Samstags beim Einkaufen im Einkaufszentrum, dezidiert in der Abteilung für Futter- und Lebensmittel. Rechts von mir, knapp drei Meter entfernt, ein Schrank von Mann, fast mehr breit als hoch und sicherlich mit mehr Muskeln als Fett ausgestattet. Über die Muskelmassen und direkt unterhalb des luftleeren Raumes spannte sich eine schwarze Jacke mit dem Aufdruck eines mehr oder minder vertrauenerweckenden Sicherheitsdienstes. Auf der Nase eine gelbverglaste Sonnenbrille, welche ihr eigenes tat zur Erweiterung des coolen Eindruckes. Er schien seine ganze Konzentration, die er aus seiner Denkerbse pressen konnte, darauf zu verwenden, den Einkaufwagen festzuhalten. Mein Blick schwenkte durch die Gegend und dann fiel mir zur Linken, ungefähr fünf Meter entfernt, das Paradeexemplar einer aufgebrezelten Dauerwelle vor die Pupillen und beleidigte diese durch blosse Anwesenheit. Der knielange Wildledermantel mit Flauschepelzbesatz schmiegte sich an einen bulimiegestärkten und in cooles Schwarz gepackten Fischgrätenkörper. Klapperstiefelchen (oder sie ging barfuss) rundeten, beziehungsweise kanteten das Bild als Gesamtes ab.

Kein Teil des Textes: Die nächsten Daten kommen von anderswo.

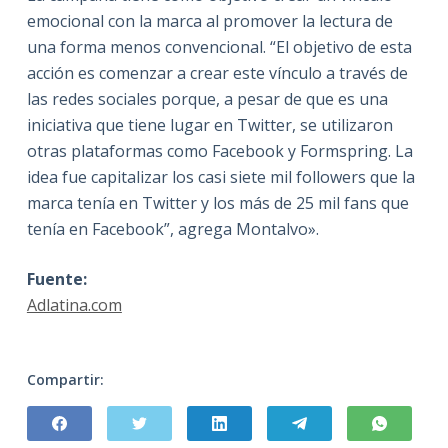
emocional con la marca al promover la lectura de
una forma menos convencional. “El objetivo de esta
acción es comenzar a crear este vínculo a través de
las redes sociales porque, a pesar de que es una
iniciativa que tiene lugar en Twitter, se utilizaron
otras plataformas como Facebook y Formspring. La
idea fue capitalizar los casi siete mil followers que la
marca tenía en Twitter y los más de 25 mil fans que
tenía en Facebook”, agrega Montalvo».
Fuente:
Adlatina.com
Compartir: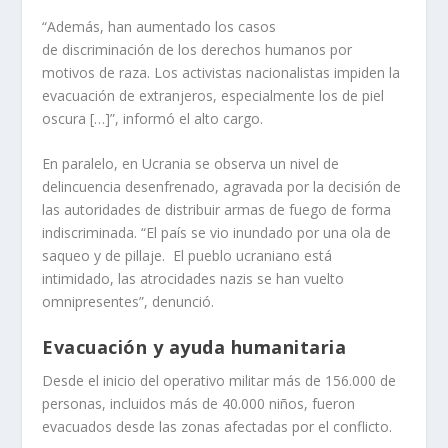
“Además, han aumentado los casos
de discriminación de los derechos humanos por
motivos de raza. Los activistas nacionalistas impiden la
evacuación de extranjeros, especialmente los de piel
oscura […]”, informó el alto cargo.
En paralelo, en Ucrania se observa un nivel de
delincuencia desenfrenado, agravada por la decisión de
las autoridades de distribuir armas de fuego de forma
indiscriminada. “El país se vio inundado por una ola de
saqueo y de pillaje. El pueblo ucraniano está
intimidado, las atrocidades nazis se han vuelto
omnipresentes”, denunció.
Evacuación y ayuda humanitaria
Desde el inicio del operativo militar más de 156.000 de
personas, incluidos más de 40.000 niños, fueron
evacuados desde las zonas afectadas por el conflicto.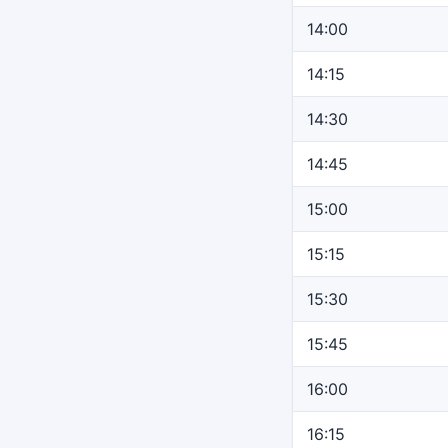
14:00
14:15
14:30
14:45
15:00
15:15
15:30
15:45
16:00
16:15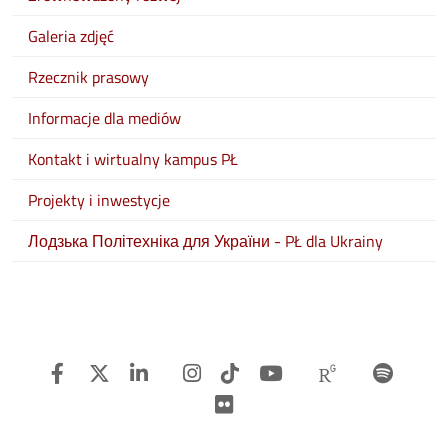
Galeria zdjęć
Rzecznik prasowy
Informacje dla mediów
Kontakt i wirtualny kampus PŁ
Projekty i inwestycje
Лодзька Політехніка для України - PŁ dla Ukrainy
Facebook
Twitter
Linkedin
Instagram
TiTok
Youtube
Researchg
Spot
Flickr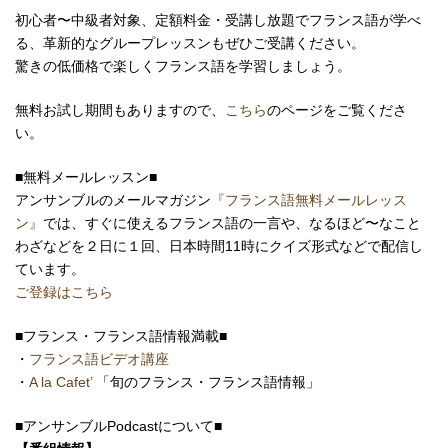
初心者〜中級者対象、定額料金・受講し放題でフランス語が学べ
る、革新的なグループレッスンもぜひご受講ください。
驚きの低価格で楽しくフランス語を学習しましょう。
無料お試し期間もありますので、
こちら
のページをご覧くださ
い。
■無料メールレッスン■
アンサンブルのメールマガジン
『フランス語無料メールレッス
ン』
では、すぐに使えるフランス語の一言や、なるほど〜なこと
わざなどを２日に１回、日本時間11時にクイズ形式などで配信し
ています。
ご登録はこちら
■フランス・フランス語情報満載■
・
フランス語ビデオ講座
・
A la Cafet’
「旬のフランス・フランス語情報」
■アンサンブルPodcastについて■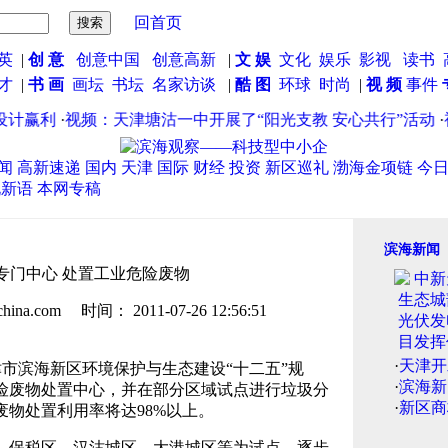
回首页
英
|
创 意
创意中国
创意高新
|
文 娱
文化
娱乐
影视
读书
英才
|
书 画
画坛
书坛
名家访谈
|
酷 图
环球
时尚
|
视 频
事件
计赢利
·
视频：天津塘沽一中开展了“阳光支教 安心共行”活动
·
视
闻
高新速递
国内
天津
国际
财经
投资
新区巡礼
渤海金项链
今
说新语
本网专稿
滨海新闻
专门中心 处置工业危险废物
.com 时间： 2011-07-26 12:56:51
·
天津开
津市滨海新区环境保护与生态建设“十二五”规
·
滨海新
险废物处置中心，并在部分区域试点进行垃圾分
·
新区商
废物处置利用率将达98%以上。
、保税区、汉沽城区、大港城区等为试点，逐步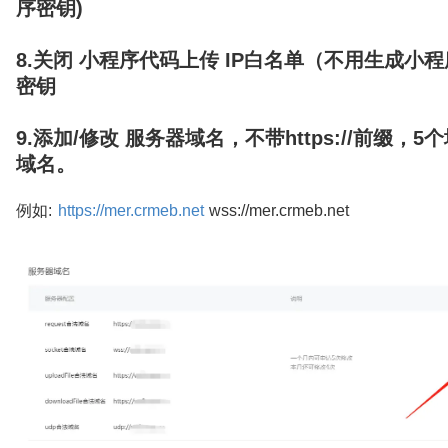
序密钥)
8.关闭 小程序代码上传 IP白名单（不用生成小
密钥
9.添加/修改 服务器域名，不带https://前缀，
域名。
例如:
https://mer.crmeb.net
wss://mer.crmeb.net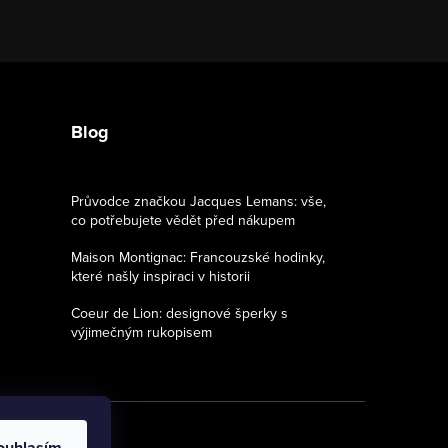
Blog
Průvodce značkou Jacques Lemans: vše,
co potřebujete vědět před nákupem
Maison Montignac: Francouzské hodinky,
které našly inspiraci v historii
Coeur de Lion: designové šperky s
výjimečným rukopisem
ouhlasím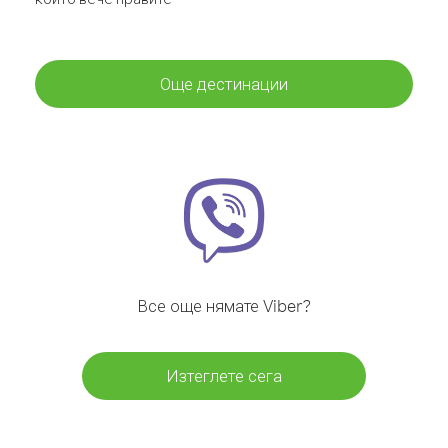
Още дестинации
Все още нямате Viber?
Изтеглете сега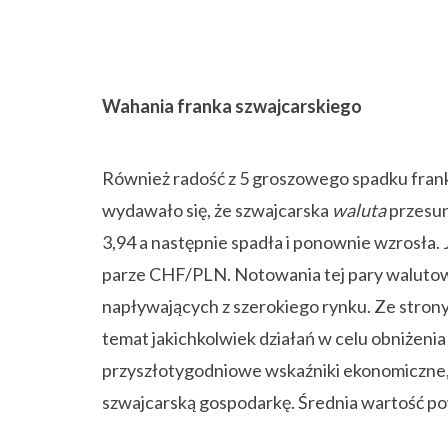
Wahania franka szwajcarskiego
Również radość z 5 groszowego spadku franka 
wydawało się, że szwajcarska
waluta
przesun
3,94 a następnie spadła i ponownie wzrosła
parze CHF/PLN. Notowania tej pary walutow
napływających z szerokiego rynku. Ze stron
temat jakichkolwiek działań w celu obniżeni
przyszłotygodniowe wskaźniki ekonomiczne, 
szwajcarską gospodarkę. Średnia wartość po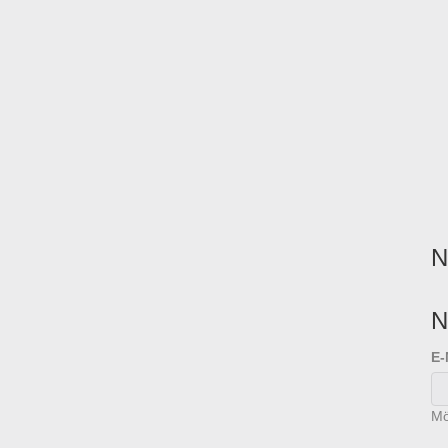
N
N
E-
Mö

Dann geschah, was ich nicht für möglich gehalten hätte. Ein Ausbruch ihrerseits vermittelte unglaublich deutlich, dass die peinlichsten Gestalten, die sich derzeit in diesem Laden aufhielten, zusammen gehörten. Quer zwischen Fleischkühlung und Käsetheke brüllte sie mit einem quietschenden Sprachorgan (man kombiniere Fran Fein, die Feldbusch und eine rostige Kreissäge) und in einer Lautstärke, dass mir die Ohren bluteten zu ihrem Begatter hinüber:
„BÄÄÄÄÄÄÄÄÄBYYYYY! BÄÄÄÄÄÄÄÄÄÄÄÄÄÄÄÄÄÄBYYYYYYYYYYYYYYYYY! ICH GEH NOCH ‚NE MILCH HOLEN!“ Jedes anerkannte Gericht hätte mir hier Straffreiheit gewährt, wenn ich sie mit einem gefrorenen Poulet besinnungslos geworfen hätte. Der Einsatz von Tiefkühlpizza als Frisbee des rächenden Todes ist gemäss Genfer Konvention nicht verboten! Was macht er? Er dreht sich links und rechts, versucht den Standort seiner Knochenmatratze aus den noch nicht halb besinnungslosen Durchschnittseinkäufern zu filtern und nickt dann vorsichtshalber in Richtung Oliven. Was soll’s! Ist der gleiche IQ! Und da sagt man noch, Einkaufen sei langweilig. Aber ich hätte die so gerne mit einer Gurke geschlagen. So gerne. Aber vielleicht sind die nächstes Wochenende auch wieder da. Dann lauer ich ihnen hinterm Brotregal auf, streue getrocknete Erbsen, damit sie nicht flüchten können und verprügel sie dann mit Stangensellerie. Oder schube sie in eine Dosenpyramide. Womit der Kreis wieder geschlossen wäre.